エネルギー会社EnBW、フランクフルト空港と洋上風力電力の長期供給契約を締結

(ドイツ)

ミュンヘン発

2021年12月21日

ドイツ南西部バーデン・ビュルテンベルク州に本社があるエネルギー会社EnBWは12月10日、フランクフルト空港の運営会社フラポート(Fraport)と、洋上風力発電による電力供給に関する長期契約の締結を発表した(EnBWプレスリリース外部サイトへ、新しいウィンドウで開きます)。

契約では、2026年下期から15年間、EnBWが建設予定の北海の洋上風力発電施設「He Dreiht」から年間85メガワット(MW)を供給する。フラポートは、調達した電気をフランクフルト空港のターミナル、運営施設、滑走路、飛行機などに利用する。今回の契約により、年間最大8万トンの二酸化炭素削減が可能になるという。フラポートは2045年までに、同空港を炭素中立で運営することを目指している。

「He Dreiht」の年間発電量は900MWの予定で、2025年に運営開始の見込み。最終的な建設判断は2023年に行う予定。15MW級の風車を含む約60基の風車を設置予定で、欧州最大級の洋上風力発電プロジェクトだ。

両社の契約は、「コーポレートPPA(Corporate Power Purchase Agreement)」と呼ばれるもの。エネルギー会社などと民間企業が直接、長期間の電力購入契約を結ぶ。気候中立を目指す企業には再生可能エネルギーによる電力の確保が必要で、その結果、コーポレートPPAによる契約事例がドイツでも増えている。
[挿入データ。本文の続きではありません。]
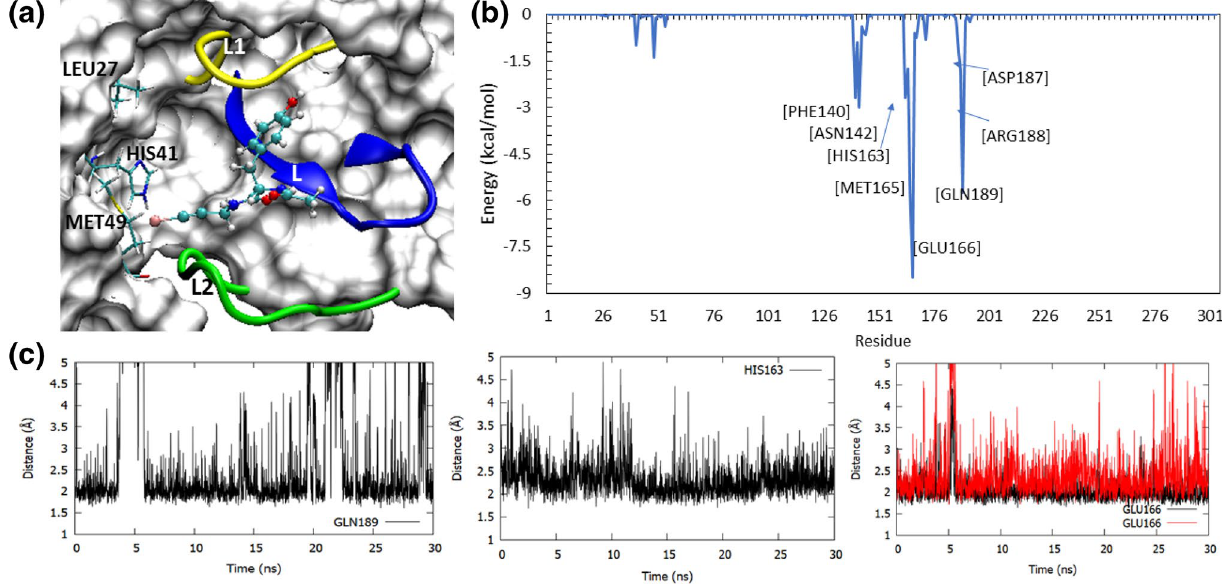
Figure 6. The binding mode of ligand in the 5RG1 complex within the catalytic site of M pro ( a ), the decomposition of key residues contributing to this ligand–receptor complex ( b ), along with the time evolution of H-bond interactions of the bound ligand with residues such as GLN189, HIS163 and GLU166 ( c ). In the ligand bind pose in this complex ( a ), the ligand is seen interacting with all the key segments in the catalytic site of M pro , which include the L1 loop, L2 loop, L β-sheet and the catalytic diad residues. Evidently, the ligand occupied the lateral pocket in the catalytic site of M pro , where it formed stable H-bonds with HIS163 residue. This binding mode was supported by other key residues such as GLN189 and GLU166, as seen in the pairwise decomposition plot ( b ). The molecular graphic used in this figure was generated using VMD 1.9.3 63 ( a ) while the plots were generated using GNUplot (v5.2 patchlevel 8 http:// www. gnupl ot. info/) ( c ) and Microsoft Excel 365 ( b ) (https:// www. office. compounds, the ligand co-crystallized in the PDB structure 5RGV, 2-(isoquinolin-4-yl)- N -phenylacetamide, also had a high affinity of − 22.65 kcal/mol; but, in this structure, it was an isoquinoline group that formed a H-bond with HIS163 and occupied the lateral pocket. This shows that the lateral pocket can engage different moieties such as pyridine, phenol and isoquinoline groups. A previous study 81 noted that the H-bond interactions between different covalent and non-covalent ligands with two conserved hydrophobic residues HIS163 and GLU166 in M pro and suggested a possible role for these residues in viral polypeptide cleavage process. The other molecules (in Fig. 4) in the binding affinity range of − 15 and − 22 kcal/mol include ligands that formed stable interactions with the ‘L2’ loop, ‘L’ β-sheet and also with ‘L1’ loop, but, they did not occupy the lat- eral cavity. For example, the 1-methyl-3,4-dihydro-2 ~ {H}-quinoline-7-sulfonamide ligand (in 5R81), interacted with the ‘L2’ loop through H-bonds with GLN190 and GLY192, and with the ‘L’ β-sheet through hydrophobic interactions with MET165 and GLU166, in addition to the interactions with HIS41 (supplementary figure, SFig. 12). However, this ligand did not engage with the lateral pocket and consequently had a weaker binding affinity of − 18.3 kcal/mol. In a similar nature, ligands including 5-(1,4-oxazepan-4-yl)pyridine-2-carbonitrile (5RF6), N -[(4-cyanophenyl)methyl]morpholine-4-carboxamide (5REE), 2-(4-methylphenoxy)-1-(4-methyl- piperazin-4-ium-1-yl)ethenone (5RE9), N -(4-methoxypyridin-2-yl)-2-(naphthalen-2-yl)acetamide (5RGY), and N -(2-phenylethyl)methanesulfonamide (5R7Y) interacted with different segments within the binding site without occupying the lateral cavity and all of them displayed weaker binding affinity toward M pro . While our MM-GBSA analyses suggested that ligand engagement with the lateral pocket in M pro improved the binding affinity, the ligand complex of 5RF7 was an exception. The ligand in this complex, 1-(4-methylpiperazin-1-yl)- 2-(1H-pyrrolo[2,3-b]pyridin-3-yl)ethan-1-one, contained a pyrrolopyridine moiety that was indeed bound in the lateral pocket of M pro and formed H-bonds with HIS163. However, the methylpiperazine group remained flexible and formed only transient H-bonds with the key residues such as GLY143, ASN142 and GLU166 (sup- plementary figure, SFig. 13). It can be noted that although this ligand did not make stable interactions with the key residues in the catalytic pocket such as MET49, GLY143, SER144, MET164, and GLU166 (SFig. 13b), it still had an affinity of ~ − 16.1 kcal/mol that was mainly due to the stable engagement of the ligand with the lateral pocket in M pro . Again, this highlighted the important role of the lateral pocket in the ligand M pro interactions. In order to verify the stability, molecular interactions and binding affinity of the ligand–M pro complexes over a long simulation time, we extended the MD simulation of the selected systems for upto 100 ns. All the parameters for the extended MD remained the same as used in the 30 ns long simulation. Only those complexes that remained stable and had a binding affinity score lower than − 20 kcal/mol (in Fig. 4a) during the initial shorter simulation (of 30 ns) were subjected to the longer MD runs. This choice was made as the compounds that either unbound or displayed weaker binding affinity to M pro during the 30 ns trajectory may not benefit from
例えば、デンマークのエネルギー会社オーステッドが2025年から北海で稼働予定の洋上風力発電施設「Borkum Riffgrund3」の年間発電量は900MW。このうち、786MWは既にコーポレートPPAで供給が確保され、ドイツ企業では、化学大手BASF(2021年11月発表/186MWで25年間)、素材大手コベストロ(Covestro)(2019年12月発表/100MWで10年間)、小売り大手レーベ(REWE)(2021年9月発表/約100MWで10年間)などが契約済みだ。

2021年12月に発足したドイツの連立政権(2021年12月8日記事参照)は連立協定書の中で、再生可能エネルギー賦課金を2022年までに廃止する一方、2030年には電力需要量の80%を再生可能エネルギーで賄うとしている(2021年11月26日記事参照)。協定書には、再生可能エネルギー拡大の手段にコーポレートPPAも明記されており、今後もコーポレートPPAによる企業の再生可能エネルギー確保が進むとみられる。